If we can agree on these points, then, the question remains, should a Christian see himself as a sinner? We agree to all the above *assertions,* but should that *label* be additionally applied?

Here’s some hard Biblical evidence. “Although the New Testament provides plenty of evidence that the believer sins, it never clearly identifies the believer as a sinner. Paul’s reference to himself in which he declares, ‘I am foremost [of sinners]’ is often referred to as contrary (1 Tim 1:15). Despite the use of the present tense by the apostle, several things make it much preferable to consider his description of himself as the “foremost [of sinners]” as a reference to his preconversion opposition to the gospel…The only other places in Scripture that could be referring to Christians as sinners are two references found in James. The first, “Cleanse your hands, you sinners” (4:8), is one of 10 verbal commands urging anyone who reads this general epistle to make a decisive break with the old life. This is best understood as calling the reader to repentance and therefore salvation. The second use of “sinner,” found in James 5:19,20, appears to have a similar reference to unbelievers” (Anderson, Victory Over the Darkness, pp. 48-49). If you are aware of any passages that counter this, please let me know in the comments – this is the best information I have so far of NT use of the word “sinner.”

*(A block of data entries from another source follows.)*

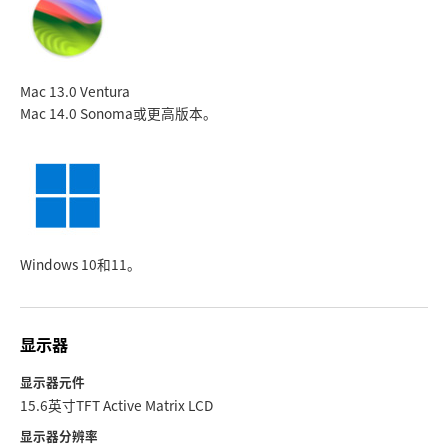
Mac 13.0 Ventura
Mac 14.0 Sonoma
或更高版本。
Windows 10和11。
显示器
显示器元件
15.6英寸TFT Active Matrix LCD
显示器分辨率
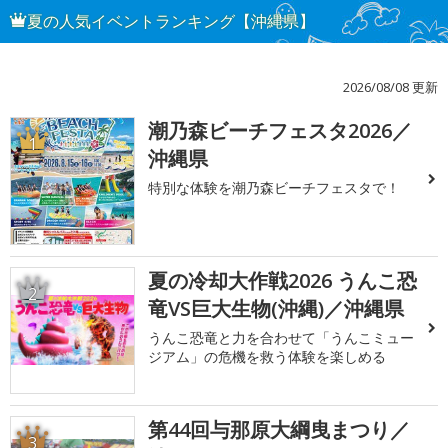
夏の人気イベントランキング【沖縄県】
2026/08/08 更新
潮乃森ビーチフェスタ2026／
1
沖縄県
特別な体験を潮乃森ビーチフェスタで！
夏の冷却大作戦2026 うんこ恐
2
竜VS巨大生物(沖縄)／沖縄県
うんこ恐竜と力を合わせて「うんこミュー
ジアム」の危機を救う体験を楽しめる
第44回与那原大綱曳まつり／
3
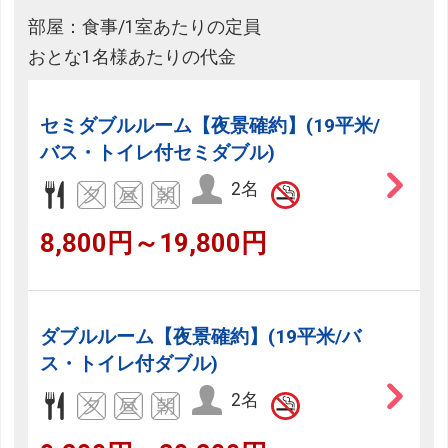
部屋：食事/1室あたりの定員
おとな1名様あたりの代金
セミダブルルーム【夜景確約】(19平米/
バス・トイレ付セミダブル)
2名
8,800円～19,800円
ダブルルーム【夜景確約】(19平米/バ
ス・トイレ付ダブル)
2名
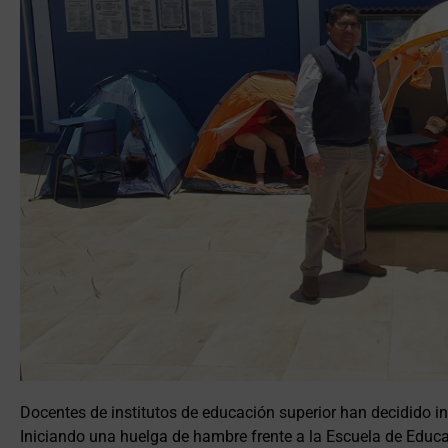
Docentes de institutos de educación superior han decidido in
Iniciando una huelga de hambre frente a la Escuela de Educ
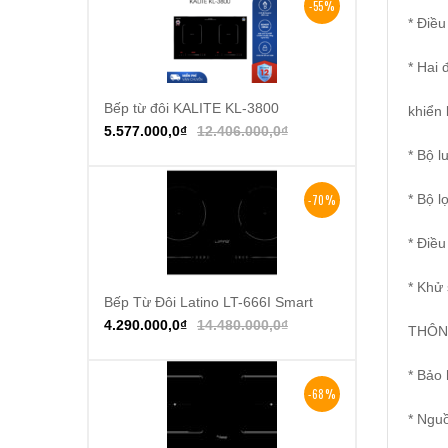
-55%
* Điều
* Hai 
Bếp từ đôi KALITE KL-3800
Thêm vào giỏ hàng
khiển
5.577.000,0
₫
12.406.000,0
₫
* Bộ l
* Bộ l
-70%
* Điều
* Khử
Bếp Từ Đôi Latino LT-666I Smart
Thêm vào giỏ hàng
4.290.000,0
₫
14.480.000,0
₫
THÔN
* Bảo
-68%
* Ngu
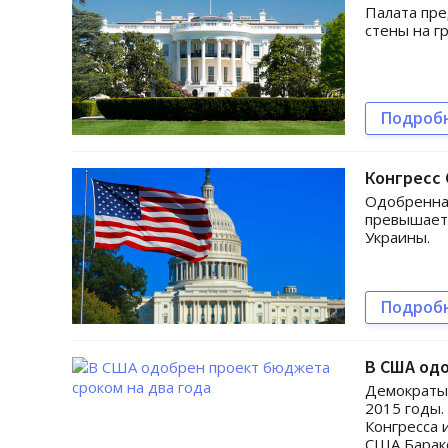
Палата пр
стены на г
Подроб
Конгресс 
Одобренная
превышает
Украины.
Подроб
В США одо
Демократы 
2015 годы.
Конгресса 
США Барак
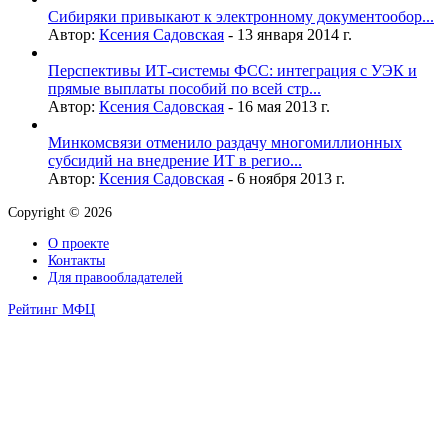
Сибиряки привыкают к электронному документообор...
Автор:
Ксения Садовская
-
13 января 2014 г.
Перспективы ИТ-системы ФСС: интеграция с УЭК и
прямые выплаты пособий по всей стр...
Автор:
Ксения Садовская
-
16 мая 2013 г.
Минкомсвязи отменило раздачу многомиллионных
субсидий на внедрение ИТ в регио...
Автор:
Ксения Садовская
-
6 ноября 2013 г.
Copyright © 2026
О проекте
Контакты
Для правообладателей
Рейтинг МФЦ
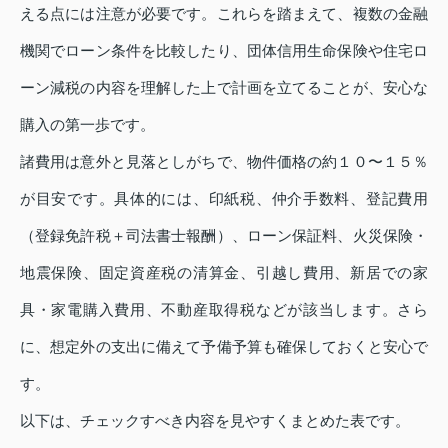
える点には注意が必要です。これらを踏まえて、複数の金融
機関でローン条件を比較したり、団体信用生命保険や住宅ロ
ーン減税の内容を理解した上で計画を立てることが、安心な
購入の第一歩です。
諸費用は意外と見落としがちで、物件価格の約１０〜１５％
が目安です。具体的には、印紙税、仲介手数料、登記費用
（登録免許税＋司法書士報酬）、ローン保証料、火災保険・
地震保険、固定資産税の清算金、引越し費用、新居での家
具・家電購入費用、不動産取得税などが該当します。さら
に、想定外の支出に備えて予備予算も確保しておくと安心で
す。
以下は、チェックすべき内容を見やすくまとめた表です。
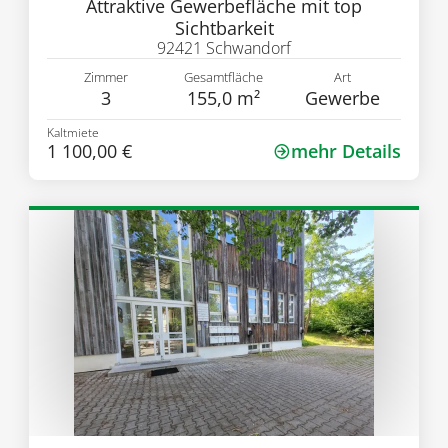
Attraktive Gewerbefläche mit top
Sichtbarkeit
92421 Schwandorf
Zimmer
Gesamtfläche
Art
3
155,0 m²
Gewerbe
Kaltmiete
1 100,00 €
mehr Details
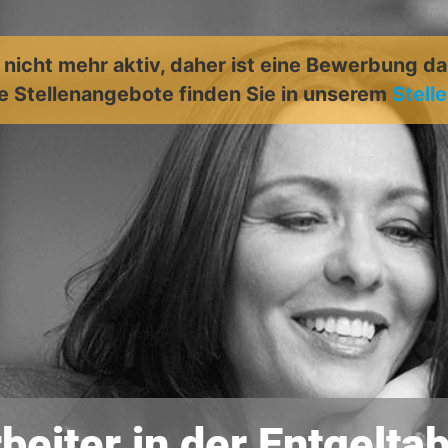
t nicht mehr aktiv, daher ist eine Bewerbung d
e Stellenangebote finden Sie in unserem
Stell
eiter in der Entgelt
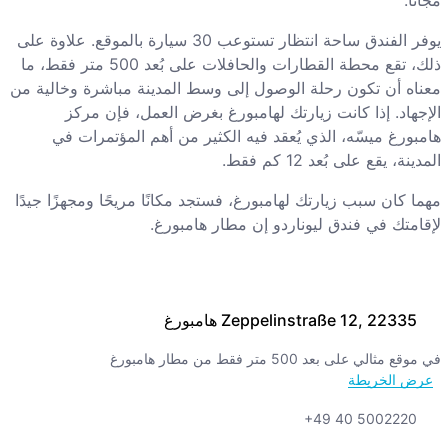
مجانًا.
يوفر الفندق ساحة انتظار تستوعب 30 سيارة بالموقع. علاوة على
ذلك، تقع محطة القطارات والحافلات على بُعد 500 متر فقط، ما
معناه أن تكون رحلة الوصول إلى وسط المدينة مباشرة وخالية من
الإجهاد. إذا كانت زيارتك لهامبورغ بغرض العمل، فإن مركز
هامبورغ ميسّه، الذي يُعقد فيه الكثير من أهم المؤتمرات في
المدينة، يقع على بُعد 12 كم فقط.
مهما كان سبب زيارتك لهامبورغ، فستجد مكانًا مريحًا ومجهزًا جيدًا
لإقامتك في فندق ليوناردو إن مطار هامبورغ.
Zeppelinstraße 12, 22335 هامبورغ
في موقع مثالي على بعد 500 متر فقط من مطار هامبورغ
عرض الخريطة
+49 40 5002220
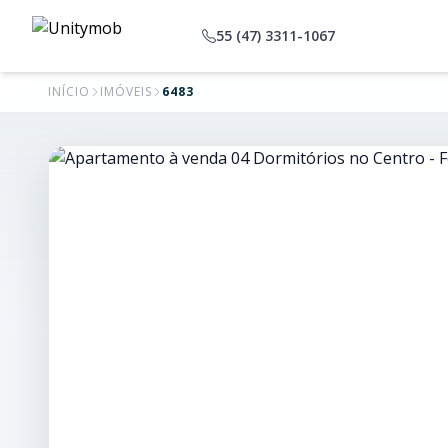
55 (47) 3311-1067
INÍCIO
IMÓVEIS
6483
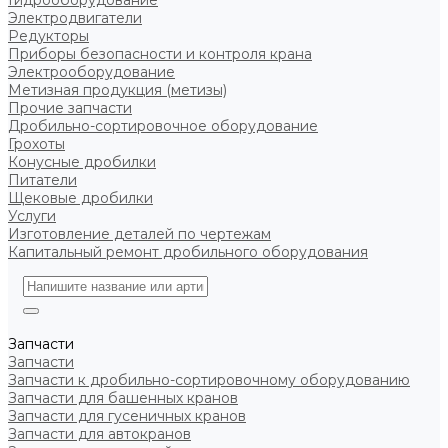
Гидрооборудование
Электродвигатели
Редукторы
Приборы безопасности и контроля крана
Электрооборудование
Метизная продукция (метизы)
Прочие запчасти
Дробильно-сортировочное оборудование
Грохоты
Конусные дробилки
Питатели
Щековые дробилки
Услуги
Изготовление деталей по чертежам
Капитальный ремонт дробильного оборудования
Запчасти
Запчасти
Запчасти к дробильно-сортировочному оборудованию
Запчасти для башенных кранов
Запчасти для гусеничных кранов
Запчасти для автокранов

In light of this Biblical evidence, my questions to someone who would advocate referring to Christians as “sinners” would be:
– Do you think it is *essential* for Christians to see themselves as sinners? If it’s so essential, why did Jesus, Peter, Jude, and all the apostles recorded in Acts never call them that? Why did Paul only (possibly) refer to himself as a sinner, never any of his readers? Did the Lord and the inspired apostles really so thoroughly ignore such an important doctrine? One that you, over and above their ignorance or dullness of speech, have brought to light? Does the Word not really make us “thoroughly equipped for every good work” (2 Tim 3:16-17), until it’s supplemented by your additions?

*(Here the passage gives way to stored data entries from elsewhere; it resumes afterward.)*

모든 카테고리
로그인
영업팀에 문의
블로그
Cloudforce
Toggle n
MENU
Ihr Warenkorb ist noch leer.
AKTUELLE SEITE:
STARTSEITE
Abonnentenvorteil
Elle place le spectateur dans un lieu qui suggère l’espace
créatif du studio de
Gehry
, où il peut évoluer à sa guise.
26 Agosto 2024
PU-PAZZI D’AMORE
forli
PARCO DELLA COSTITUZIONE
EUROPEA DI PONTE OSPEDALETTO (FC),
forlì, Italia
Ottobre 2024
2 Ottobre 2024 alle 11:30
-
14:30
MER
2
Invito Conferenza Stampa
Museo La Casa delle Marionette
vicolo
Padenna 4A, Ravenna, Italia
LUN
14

– Do you, instead, think that it is not *essential* for Christians to see themselves as sinners, but *helpful*? If so, why would it be more helpful than simply explaining the above Biblical truths about a Christian’s relationship to sin? The term “sinner” is subject to misinterpretation leading to excessive guilt, but those truths, when well explained, are not subject to misinterpretation. So, then, isn’t it the explanation of the truths the helpful part? And didn’t the apostles find it most helpful to explain the truths, and found no helpfulness in ever referring to Christians as sinners?

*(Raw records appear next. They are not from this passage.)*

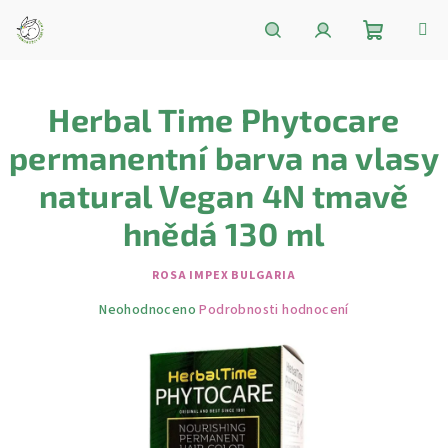
Přejít
na
obsah
Nákupní
Hledat
Přihlášení
Herbal Time Phytocare
košík
permanentní barva na vlasy
natural Vegan 4N tmavě
hnědá 130 ml
ROSA IMPEX BULGARIA
Průměrné
Neohodnoceno
Podrobnosti hodnocení
hodnocení
produktu
je
0,0
z
5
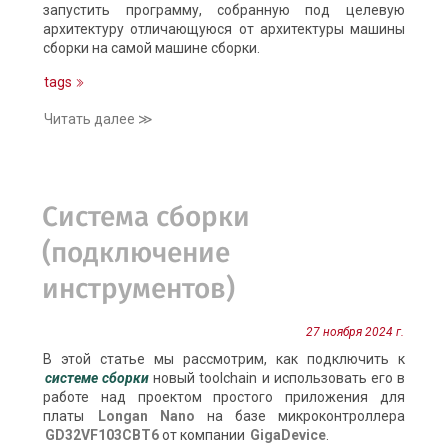
запустить программу, собранную под целевую
архитектуру отличающуюся от архитектуры машины
сборки на самой машине сборки.
tags
Читать далее ≫
Система сборки
(подключение
инструментов)
27 ноября 2024 г.
В этой статье мы рассмотрим, как подключить к
системе сборки
новый toolchain и использовать его в
работе над проектом простого приложения для
платы
Longan Nano
на базе микроконтроллера
GD32VF103CBT6
от компании
GigaDevice
.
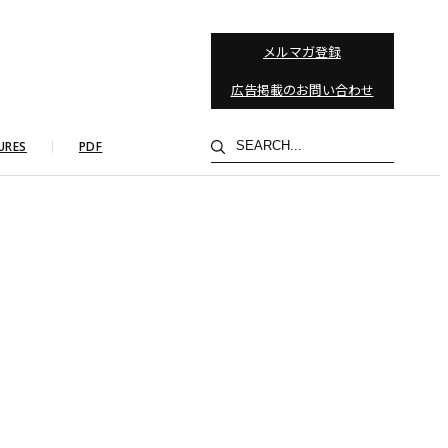
メルマガ登録
広告掲載のお問い合わせ
検
URES
PDF
索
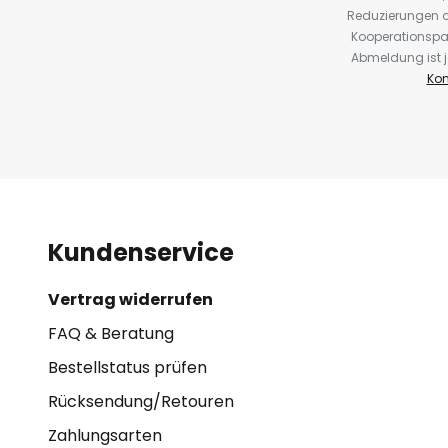
Reduzierungen o
Kooperationspa
Abmeldung ist j
Kon
Kundenservice
Vertrag widerrufen
FAQ & Beratung
Bestellstatus prüfen
Rücksendung/Retouren
Zahlungsarten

– Do you, instead, think that it’s not necessarily *helpful*, but at least *permissible* for Christians to see themselves as sinners? If so, would you be willing to permit others to teach the essential truths about Christians and sin, *without* referring to Christians as sinners? And would you be willing to entertain discussions about the negative effects that self-identifying as a sinner could have?

Therefore, I’d say there is a strong Biblical argument to say that a Christian should not see himself as a sinner. Incidentally, most of the points so far in the book I’m reading work whether or not you use the label “sinner” – the emphasis seems to be focusing on the common truths I described above. If that’s the case, let’s focus on those, and leave our zealotry about extra-Biblical terminology aside.

Incidentally, the argument could be raised that this is analogous to the extra-Biblical term “Trinity.” I’d argue that it’s not analogous. The term “Trinity” was coined to defend clear Biblical assertions of the nature and relationship of persons in the Godhead, against heretical denials of these Biblical assertions. But there is nothing heretical about the person who affirms all the above Biblical truths about Christians and sin yet does not use the term “sinner.” Also, the word “Trinity” does not appear in the Bible, but began being used later, whereas the term “sinner” *does* appear in the Bible, but not in reference to Christians. The term “sinner” already has an inspired meaning, so we do not have the authority to change the way it is used.